The data is effectively a digital hit list showing who was targeted and when. Reuters validated the data by checking it against emails received by the targets.

On the list: judges in South Africa, politicians in Mexico, lawyers in France and environmental groups in the United States. These dozens of people, among the thousands targeted by BellTroX, did not respond to messages or declined comment.

Reuters was not able to establish how many of the hacking attempts were successful.

BellTroX's Gupta was charged in a 2015 hacking case in which two U.S. private investigators admitted to paying him to hack the accounts of marketing executives. Gupta was declared a fugitive in 2017, although the U.S. Justice Department declined to comment on the current status of the case or whether an extradition request had been issued.

Speaking by phone from his home in New Delhi, Gupta denied hacking and said he had never been contacted by law enforcement. He said he had only ever helped private investigators download messages from email inboxes after they provided him with login details.

"I didn't help them access anything, I just helped them with downloading the mails and they provided me all the details," he told Reuters. "I am not aware how they got these details but I was just helping them with the technical support."

• **DATA**
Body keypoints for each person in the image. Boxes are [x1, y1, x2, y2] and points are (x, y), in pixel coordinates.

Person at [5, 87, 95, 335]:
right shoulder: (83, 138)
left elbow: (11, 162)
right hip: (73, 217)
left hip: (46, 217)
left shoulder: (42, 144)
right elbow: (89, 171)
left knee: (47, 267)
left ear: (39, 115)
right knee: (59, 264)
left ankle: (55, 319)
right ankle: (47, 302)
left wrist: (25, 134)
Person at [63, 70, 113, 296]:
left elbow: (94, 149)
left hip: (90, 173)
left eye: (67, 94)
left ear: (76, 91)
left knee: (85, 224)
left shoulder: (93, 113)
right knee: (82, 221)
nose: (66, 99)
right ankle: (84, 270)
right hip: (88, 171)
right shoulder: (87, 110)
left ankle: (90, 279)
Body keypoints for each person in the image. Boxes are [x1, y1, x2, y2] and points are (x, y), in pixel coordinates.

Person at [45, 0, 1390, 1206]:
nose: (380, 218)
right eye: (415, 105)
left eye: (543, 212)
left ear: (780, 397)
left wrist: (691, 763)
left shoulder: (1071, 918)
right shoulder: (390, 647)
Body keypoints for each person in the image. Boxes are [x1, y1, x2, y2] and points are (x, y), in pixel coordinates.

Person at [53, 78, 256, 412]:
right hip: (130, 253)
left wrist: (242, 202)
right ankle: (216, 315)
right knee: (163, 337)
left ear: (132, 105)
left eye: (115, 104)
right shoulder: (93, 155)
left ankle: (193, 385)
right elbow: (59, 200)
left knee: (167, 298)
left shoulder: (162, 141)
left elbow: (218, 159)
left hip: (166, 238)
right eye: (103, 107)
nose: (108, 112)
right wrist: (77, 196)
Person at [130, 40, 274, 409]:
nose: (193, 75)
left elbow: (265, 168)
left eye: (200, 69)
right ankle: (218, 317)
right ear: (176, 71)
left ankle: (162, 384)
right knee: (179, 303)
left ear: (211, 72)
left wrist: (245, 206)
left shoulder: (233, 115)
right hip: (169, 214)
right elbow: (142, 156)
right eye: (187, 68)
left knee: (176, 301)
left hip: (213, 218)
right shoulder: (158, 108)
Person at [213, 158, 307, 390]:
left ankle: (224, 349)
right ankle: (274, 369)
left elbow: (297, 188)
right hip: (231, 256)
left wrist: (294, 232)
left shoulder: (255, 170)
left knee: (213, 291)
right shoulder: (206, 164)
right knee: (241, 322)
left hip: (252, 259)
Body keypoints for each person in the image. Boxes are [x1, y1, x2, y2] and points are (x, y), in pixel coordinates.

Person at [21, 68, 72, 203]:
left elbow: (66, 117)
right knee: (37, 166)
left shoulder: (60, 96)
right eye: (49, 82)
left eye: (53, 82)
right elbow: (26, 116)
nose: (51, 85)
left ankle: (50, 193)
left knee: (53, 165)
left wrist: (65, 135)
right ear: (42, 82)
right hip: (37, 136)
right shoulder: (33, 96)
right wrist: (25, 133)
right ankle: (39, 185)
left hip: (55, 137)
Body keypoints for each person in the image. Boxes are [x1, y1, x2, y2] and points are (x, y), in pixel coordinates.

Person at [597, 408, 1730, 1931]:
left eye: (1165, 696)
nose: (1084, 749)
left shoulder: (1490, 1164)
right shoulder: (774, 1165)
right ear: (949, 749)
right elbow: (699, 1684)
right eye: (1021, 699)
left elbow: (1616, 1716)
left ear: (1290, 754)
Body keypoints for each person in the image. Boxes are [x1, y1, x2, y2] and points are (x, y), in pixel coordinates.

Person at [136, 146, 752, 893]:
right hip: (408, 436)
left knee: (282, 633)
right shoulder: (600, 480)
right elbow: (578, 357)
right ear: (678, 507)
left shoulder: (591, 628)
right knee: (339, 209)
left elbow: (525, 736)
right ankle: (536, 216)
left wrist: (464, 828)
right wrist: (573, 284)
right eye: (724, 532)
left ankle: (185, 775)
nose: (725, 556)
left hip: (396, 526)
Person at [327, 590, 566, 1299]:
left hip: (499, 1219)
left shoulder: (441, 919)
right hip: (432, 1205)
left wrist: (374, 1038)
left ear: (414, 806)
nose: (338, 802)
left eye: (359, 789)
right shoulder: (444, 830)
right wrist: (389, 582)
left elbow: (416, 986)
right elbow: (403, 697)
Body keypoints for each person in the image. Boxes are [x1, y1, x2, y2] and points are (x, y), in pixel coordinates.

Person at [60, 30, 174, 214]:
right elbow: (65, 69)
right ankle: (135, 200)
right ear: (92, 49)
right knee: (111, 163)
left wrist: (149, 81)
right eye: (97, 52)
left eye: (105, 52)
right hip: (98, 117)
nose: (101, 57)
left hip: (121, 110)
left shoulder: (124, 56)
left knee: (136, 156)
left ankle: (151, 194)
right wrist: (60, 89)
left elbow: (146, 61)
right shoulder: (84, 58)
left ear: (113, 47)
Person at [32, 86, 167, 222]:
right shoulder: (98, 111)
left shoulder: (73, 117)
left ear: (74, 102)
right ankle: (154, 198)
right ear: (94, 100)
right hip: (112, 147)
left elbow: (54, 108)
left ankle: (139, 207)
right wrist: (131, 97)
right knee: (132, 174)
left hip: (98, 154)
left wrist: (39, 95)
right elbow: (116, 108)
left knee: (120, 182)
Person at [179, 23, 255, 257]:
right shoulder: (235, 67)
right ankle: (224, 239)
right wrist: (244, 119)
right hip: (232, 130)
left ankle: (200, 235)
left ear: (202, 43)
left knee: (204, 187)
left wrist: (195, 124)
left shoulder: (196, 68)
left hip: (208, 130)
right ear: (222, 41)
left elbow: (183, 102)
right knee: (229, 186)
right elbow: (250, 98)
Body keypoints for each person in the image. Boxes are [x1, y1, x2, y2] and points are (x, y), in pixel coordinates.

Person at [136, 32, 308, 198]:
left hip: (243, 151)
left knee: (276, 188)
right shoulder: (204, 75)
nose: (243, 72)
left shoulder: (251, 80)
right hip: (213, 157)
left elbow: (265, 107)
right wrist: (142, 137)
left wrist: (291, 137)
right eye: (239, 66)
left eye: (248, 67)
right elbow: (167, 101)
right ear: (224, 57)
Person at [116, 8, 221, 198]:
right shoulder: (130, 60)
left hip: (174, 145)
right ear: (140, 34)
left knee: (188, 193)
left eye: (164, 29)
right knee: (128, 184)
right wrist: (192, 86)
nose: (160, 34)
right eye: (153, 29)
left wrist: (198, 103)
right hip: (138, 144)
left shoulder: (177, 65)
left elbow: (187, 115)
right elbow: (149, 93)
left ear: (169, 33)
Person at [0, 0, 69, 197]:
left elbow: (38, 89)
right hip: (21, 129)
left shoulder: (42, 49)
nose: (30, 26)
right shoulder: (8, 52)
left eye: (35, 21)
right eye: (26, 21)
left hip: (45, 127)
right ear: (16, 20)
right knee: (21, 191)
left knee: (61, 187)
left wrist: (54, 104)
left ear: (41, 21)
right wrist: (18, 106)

• **ACTIVITIES**
1 > Decide whether each statement agrees with the BellTroX report. Answer yes or no for each, and quote the words of the report that settle it.
(a) Reuters determined how many of the hacking attempts succeeded.
(b) Gupta was declared a fugitive in 2017.
(c) Gupta said law enforcement had contacted him.
2 > Carry the BellTroX report forward from its final quotation of Gupta.

• **ANSWERS FOR EACH ITEM**
1 >
(a) No: "Reuters was not able to establish how many of the hacking attempts were successful."
(b) Yes: "Gupta was declared a fugitive in 2017"
(c) No: "said he had never been contacted by law enforcement"

2 >
Reuters could not determine why the private investigators might need Gupta to download emails. Gupta did not return follow-up messages. Spokesmen for Delhi police and India's foreign ministry did not respond to requests for comment.

HOROSCOPES AND PORNOGRAPHY

Operating from a small room above a shuttered tea stall in a west-Delhi retail complex, BellTroX bombarded its targets with tens of thousands of malicious emails, according to the data reviewed by Reuters. Some messages would imitate colleagues or relatives; others posed as Facebook login requests or graphic notifications to unsubscribe from pornography websites.

Fahmi Quadir's New York-based short selling firm Safkhet Capital was among 17 investment companies targeted by BellTroX between 2017 and 2019. She said she noticed a surge in suspicious emails in early 2018, shortly after she launched her fund.

Initially "it didn't seem necessarily malicious," Quadir said. "It was just horoscopes; then it escalated to pornography."

Eventually the hackers upped their game, sending her credible-sounding messages that looked like they came from her coworkers, other short sellers or members of her family. "They were even trying to emulate my sister," Quadir said, adding that she believes the attacks were unsuccessful.

U.S. advocacy groups were also repeatedly targeted. Among them were digital rights organizations Free Press and Fight for the Future, both of whom have lobbied for net neutrality. The groups said a small number of employee accounts were compromised, but the wider organizations' networks were untouched. The spying on those groups was detailed in a report by the Electronic Frontier Foundation in 2017, but has not been publicly tied to BellTroX until now.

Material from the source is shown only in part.